◆ Extract provided

  7. Lisa Finaldi

    March 4, 2012 at 7:49 pm

    An independent report about how solar pricing is on a downward trend while nuclear is on the upward:


    And this one about dealing with intermittent electricity sources – another myth by the nuclear proponents:


    Renewable energy combined with efficiency and conservation measures can take the place of nuclear power.

  8. Frank Burns

    March 4, 2012 at 8:26 pm

    As a consumer, I’m not prepared for these costs. I’m content to continue with the current system.

  9. Jeff S

    March 4, 2012 at 9:56 pm

    Sorry, but that shouldn’t really be your choice to make Frank.

    Conveniently, you forgot to pay for the air pollution. You forgot to pay for the mountains that were destroyed. You forgot to pay for the streams that were destroyed and/or polluted, the people that are sick, dying or dead from the effects.

    I’m just kidding. Obviously I realize you don’t care. I’m sure you would do it all again two-fold if it would save you a nickel on your monthly bill.

  10. Frank Burns

    March 5, 2012 at 8:47 am

    Jeff, what air pollution? The coal power plants have scrubbers and catalytic conversion installed to remove pollutants. CO2 is not a pollutant. The only outstanding problem that has not been addressed yet is long term disposal of nuclear waste fuel.

    You all want to completely gut a system that is working fine, it makes no sense to me. Your suggestion is hereby rejected.

  11. Doug

    March 5, 2012 at 9:09 am

    Lisa’s numbers posted above are widely disputed, and way too optimistic. Storage is a huge problem for solar, and distribution along with permitting is the big obstacle for wind power. Even after huge investments , renewables are only 3 % of our energy total even including hydroelectric, and will at best make up about 20% of our energy needs. Jobs created with these two forms of energy have been very costly and much less than expected

  12. Ricky Leung

    March 5, 2012 at 10:04 am

    I think it’s both a both of production and consumption. Our production of energy is mostly based on sources that we know will run out and produces harmful substances. And we consume a massive amount of energy.

  13. Jack

    March 5, 2012 at 5:14 pm

    Good point Mr. Burns I mean JNelly. In this country we need to build and fail and build again so we can some day get it right. Who cares about all that cancer causing stuff.

◆ Instructions
A – Write out the part of the comment thread above that begins at the words "Renewable energy combined" and stops after "to make Frank.".
B – According to Doug's comment in the thread above, what percentage of the energy total do renewables make up, even including hydroelectric?

◆ Stored entries
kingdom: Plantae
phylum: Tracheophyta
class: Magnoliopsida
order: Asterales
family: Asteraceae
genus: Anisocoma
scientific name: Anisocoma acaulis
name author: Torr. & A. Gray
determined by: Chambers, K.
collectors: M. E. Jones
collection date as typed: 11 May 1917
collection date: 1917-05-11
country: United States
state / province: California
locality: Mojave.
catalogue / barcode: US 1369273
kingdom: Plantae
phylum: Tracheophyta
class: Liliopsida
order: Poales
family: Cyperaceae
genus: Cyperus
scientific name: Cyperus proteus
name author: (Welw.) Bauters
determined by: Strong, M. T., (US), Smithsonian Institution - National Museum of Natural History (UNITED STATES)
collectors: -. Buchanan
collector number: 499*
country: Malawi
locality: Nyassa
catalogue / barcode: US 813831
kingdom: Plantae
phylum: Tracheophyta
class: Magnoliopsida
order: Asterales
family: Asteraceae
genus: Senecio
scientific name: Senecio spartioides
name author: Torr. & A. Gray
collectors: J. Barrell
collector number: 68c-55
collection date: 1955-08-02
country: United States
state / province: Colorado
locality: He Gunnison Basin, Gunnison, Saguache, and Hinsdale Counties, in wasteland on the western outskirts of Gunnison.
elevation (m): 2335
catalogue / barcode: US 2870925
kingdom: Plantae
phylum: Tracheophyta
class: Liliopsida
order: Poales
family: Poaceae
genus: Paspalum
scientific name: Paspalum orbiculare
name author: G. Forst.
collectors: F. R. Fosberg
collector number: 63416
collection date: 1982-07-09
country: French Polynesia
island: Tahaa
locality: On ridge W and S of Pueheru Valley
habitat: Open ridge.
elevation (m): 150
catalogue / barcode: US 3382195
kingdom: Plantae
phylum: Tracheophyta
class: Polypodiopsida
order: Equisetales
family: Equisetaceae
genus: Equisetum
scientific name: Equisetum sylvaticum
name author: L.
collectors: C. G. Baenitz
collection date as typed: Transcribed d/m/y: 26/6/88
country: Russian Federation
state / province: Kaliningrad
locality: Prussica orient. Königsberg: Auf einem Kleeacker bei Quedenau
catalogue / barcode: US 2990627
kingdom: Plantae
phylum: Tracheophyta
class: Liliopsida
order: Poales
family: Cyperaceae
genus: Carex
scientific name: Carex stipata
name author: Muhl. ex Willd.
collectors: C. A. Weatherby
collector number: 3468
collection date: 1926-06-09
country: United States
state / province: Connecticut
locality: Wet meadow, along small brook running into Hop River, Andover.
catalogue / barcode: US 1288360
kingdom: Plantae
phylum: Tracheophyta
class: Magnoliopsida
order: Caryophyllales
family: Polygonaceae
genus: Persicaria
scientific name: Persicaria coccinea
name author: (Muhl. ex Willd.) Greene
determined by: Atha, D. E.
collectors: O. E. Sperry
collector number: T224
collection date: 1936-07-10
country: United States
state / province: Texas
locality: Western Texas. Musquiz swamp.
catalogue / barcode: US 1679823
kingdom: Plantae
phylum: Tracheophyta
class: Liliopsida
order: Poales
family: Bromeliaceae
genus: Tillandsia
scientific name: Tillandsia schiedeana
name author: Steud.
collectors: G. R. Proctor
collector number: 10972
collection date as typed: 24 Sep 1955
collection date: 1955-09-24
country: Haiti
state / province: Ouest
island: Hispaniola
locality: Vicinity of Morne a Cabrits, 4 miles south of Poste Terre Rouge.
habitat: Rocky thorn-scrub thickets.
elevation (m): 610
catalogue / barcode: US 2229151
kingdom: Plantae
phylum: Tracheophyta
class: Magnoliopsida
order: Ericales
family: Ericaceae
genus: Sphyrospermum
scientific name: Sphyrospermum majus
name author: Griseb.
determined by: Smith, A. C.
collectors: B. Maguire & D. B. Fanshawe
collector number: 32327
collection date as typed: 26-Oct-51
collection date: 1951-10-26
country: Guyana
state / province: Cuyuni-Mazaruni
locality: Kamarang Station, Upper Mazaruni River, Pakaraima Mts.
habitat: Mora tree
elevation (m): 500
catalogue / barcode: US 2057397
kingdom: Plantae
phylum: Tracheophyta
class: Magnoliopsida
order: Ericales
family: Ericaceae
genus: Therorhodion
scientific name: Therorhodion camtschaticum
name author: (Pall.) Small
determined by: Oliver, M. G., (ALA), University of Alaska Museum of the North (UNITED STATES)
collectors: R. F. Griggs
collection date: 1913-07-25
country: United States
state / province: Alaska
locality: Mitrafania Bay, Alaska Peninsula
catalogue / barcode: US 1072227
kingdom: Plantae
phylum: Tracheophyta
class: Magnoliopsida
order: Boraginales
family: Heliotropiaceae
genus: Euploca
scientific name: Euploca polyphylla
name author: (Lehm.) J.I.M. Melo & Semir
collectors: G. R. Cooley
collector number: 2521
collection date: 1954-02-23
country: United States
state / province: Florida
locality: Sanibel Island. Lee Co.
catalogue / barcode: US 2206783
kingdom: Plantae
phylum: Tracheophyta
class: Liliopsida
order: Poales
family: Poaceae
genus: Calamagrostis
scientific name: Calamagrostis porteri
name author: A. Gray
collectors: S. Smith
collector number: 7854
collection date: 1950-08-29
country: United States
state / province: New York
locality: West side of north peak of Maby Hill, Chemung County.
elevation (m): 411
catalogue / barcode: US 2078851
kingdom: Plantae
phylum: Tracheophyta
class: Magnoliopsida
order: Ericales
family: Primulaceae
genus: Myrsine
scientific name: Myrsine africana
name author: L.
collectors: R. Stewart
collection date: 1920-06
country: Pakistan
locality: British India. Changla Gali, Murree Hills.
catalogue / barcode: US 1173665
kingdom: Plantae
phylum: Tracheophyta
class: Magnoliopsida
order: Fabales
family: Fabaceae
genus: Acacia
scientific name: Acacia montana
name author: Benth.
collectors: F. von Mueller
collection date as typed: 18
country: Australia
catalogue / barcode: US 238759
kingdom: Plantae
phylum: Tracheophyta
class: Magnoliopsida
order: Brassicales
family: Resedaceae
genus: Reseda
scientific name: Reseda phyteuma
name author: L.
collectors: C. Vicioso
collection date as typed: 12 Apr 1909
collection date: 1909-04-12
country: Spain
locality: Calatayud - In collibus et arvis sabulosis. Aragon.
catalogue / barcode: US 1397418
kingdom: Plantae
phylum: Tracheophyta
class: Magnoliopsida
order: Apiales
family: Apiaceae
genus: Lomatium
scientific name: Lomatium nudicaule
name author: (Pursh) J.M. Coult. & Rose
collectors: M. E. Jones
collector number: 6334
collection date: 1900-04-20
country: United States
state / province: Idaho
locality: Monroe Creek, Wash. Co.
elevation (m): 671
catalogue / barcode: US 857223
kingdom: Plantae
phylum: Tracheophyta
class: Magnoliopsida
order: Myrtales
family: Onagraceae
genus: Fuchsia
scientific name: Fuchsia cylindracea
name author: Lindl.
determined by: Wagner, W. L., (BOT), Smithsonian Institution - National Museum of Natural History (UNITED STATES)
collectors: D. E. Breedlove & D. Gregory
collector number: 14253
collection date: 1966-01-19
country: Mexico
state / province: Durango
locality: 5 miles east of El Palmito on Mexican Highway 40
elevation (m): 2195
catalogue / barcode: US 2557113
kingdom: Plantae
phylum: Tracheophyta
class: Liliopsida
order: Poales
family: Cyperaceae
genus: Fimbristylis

◆ Solutions below
A –
Renewable energy combined with efficiency and conservation measures can take the place of nuclear power.

  8. Frank Burns

    March 4, 2012 at 8:26 pm

    As a consumer, I’m not prepared for these costs. I’m content to continue with the current system.

  9. Jeff S

    March 4, 2012 at 9:56 pm

    Sorry, but that shouldn’t really be your choice to make Frank.

B – Only 3%.